Sweden’s Social Democrats call for ban on new free schools

Sweden's opposition Social Democrats have called for a total ban on the establishment of new profit-making free schools, in a sign the party may be toughening its policies on profit-making in the welfare sector.

Sweden's Social Democrats call for ban on new free schools

“We want the state to slam on the emergency brakes and bring in a ban on establishing [new schools],” the party’s leader, Magdalena Andersson, said at a press conference.

“We think the Swedish people should be making the decisions on the Swedish school system, and not big school corporations whose main driver is making a profit.” 

Almost a fifth of pupils in Sweden attend one of the country’s 3,900 primary and secondary “free schools”, first introduced in the country in the early 1990s. 

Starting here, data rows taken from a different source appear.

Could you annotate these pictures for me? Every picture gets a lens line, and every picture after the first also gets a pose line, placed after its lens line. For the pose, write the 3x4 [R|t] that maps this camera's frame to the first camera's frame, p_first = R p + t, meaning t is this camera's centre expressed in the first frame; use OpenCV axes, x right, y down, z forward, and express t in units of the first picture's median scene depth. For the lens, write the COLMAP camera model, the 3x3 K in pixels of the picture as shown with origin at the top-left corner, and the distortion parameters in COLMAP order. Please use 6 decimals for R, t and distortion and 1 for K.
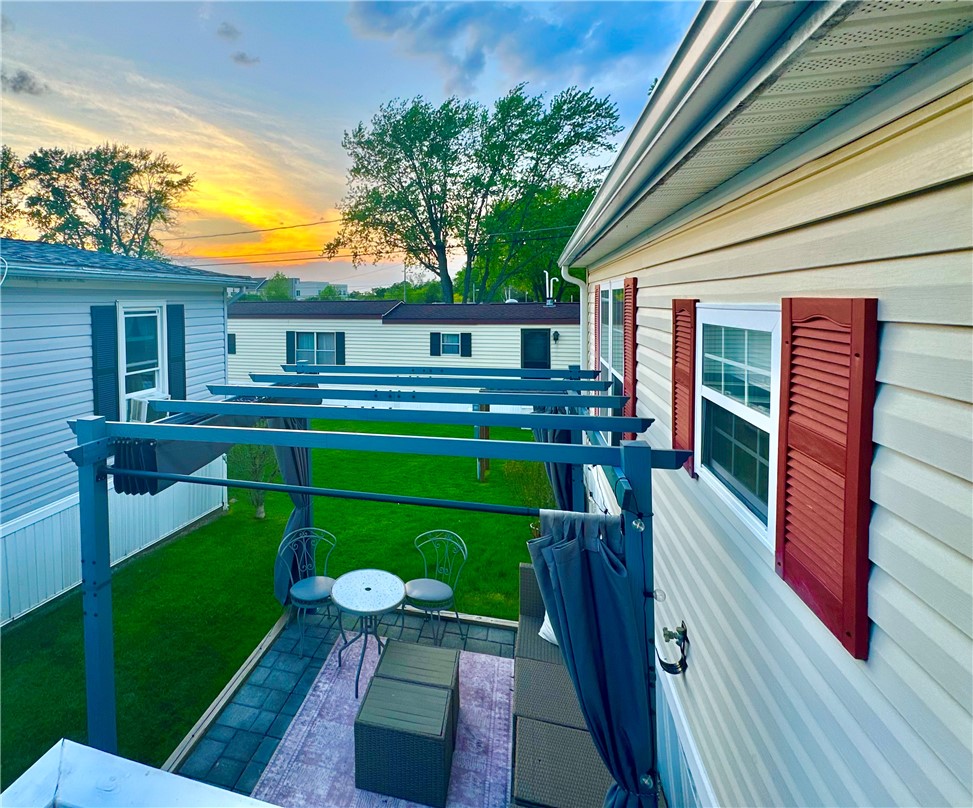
lens RADIAL K [[504.4, 0, 399.3], [0, 504.4, 321.4], [0, 0, 1]] dist [-0.004838, -0.000995]
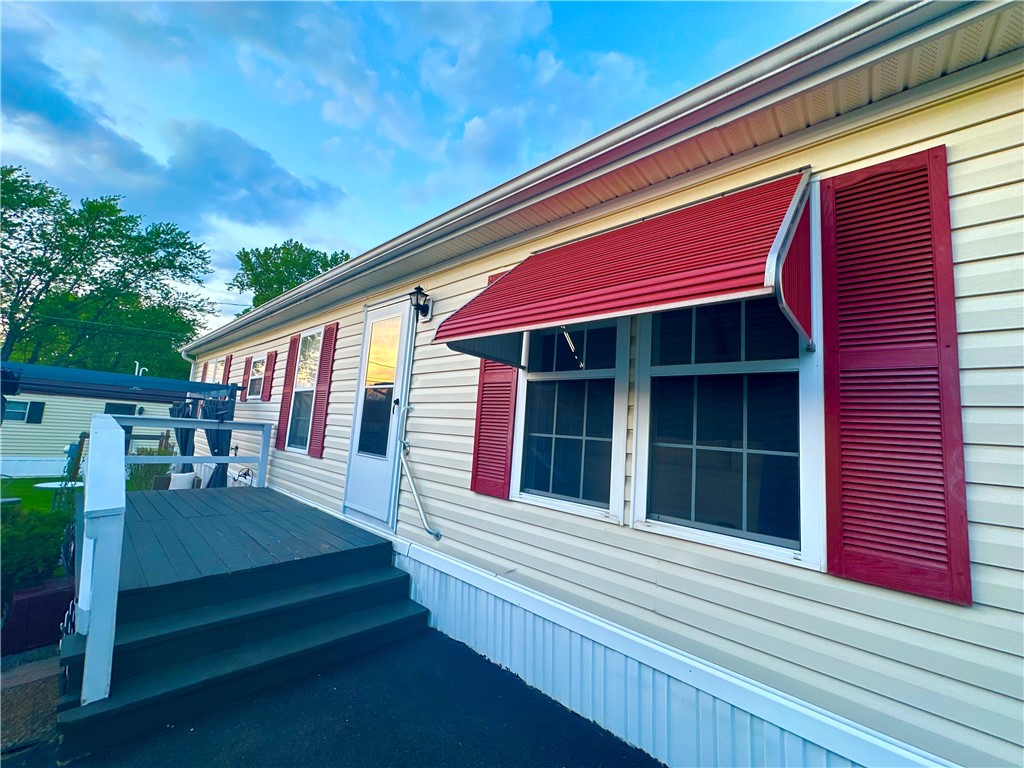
lens RADIAL K [[408.1, 0, 505.6], [0, 408.1, 391.8], [0, 0, 1]] dist [-0.002432, 0.001100]
pose [[0.464570, 0.136399, 0.874968, -0.088678], [-0.038299, 0.990236, -0.134033, 0.040878], [-0.884708, 0.028758, 0.465259, -0.163275]]
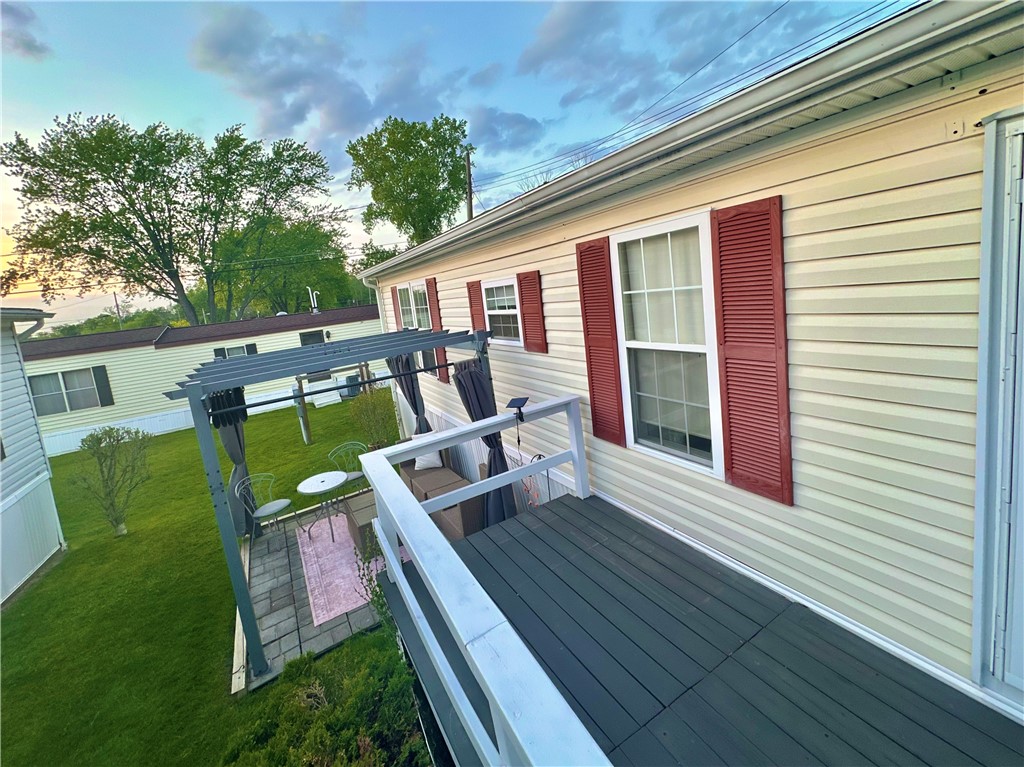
lens RADIAL K [[408.1, 0, 500.4], [0, 408.1, 335.7], [0, 0, 1]] dist [-0.002432, 0.001100]
pose [[0.694547, -0.156804, 0.702152, -0.062098], [0.143306, 0.986555, 0.078564, 0.006236], [-0.705031, 0.046056, 0.707680, -0.041861]]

Even though three quarters of the schools are run by private companies on a for-profit basis, they are 100 percent state funded, with schools given money for each pupil. 

This system has come in for criticism in recent years, with profit-making schools blamed for increasing segregation, contributing to declining educational standards and for grade inflation. 

In the run-up to the 2022 election, Andersson called for a ban on the companies being able to distribute profits to their owners in the form of dividends, calling for all profits to be reinvested in the school system.  

READ ALSO: Sweden’s pioneering for-profit ‘free schools’ under fire 

Andersson said that the new ban on establishing free schools could be achieved by extending a law banning the establishment of religious free schools, brought in while they were in power, to cover all free schools. 

“It’s possible to use that legislation as a base and so develop this new law quite rapidly,” Andersson said, adding that this law would be the first step along the way to a total ban on profit-making schools in Sweden.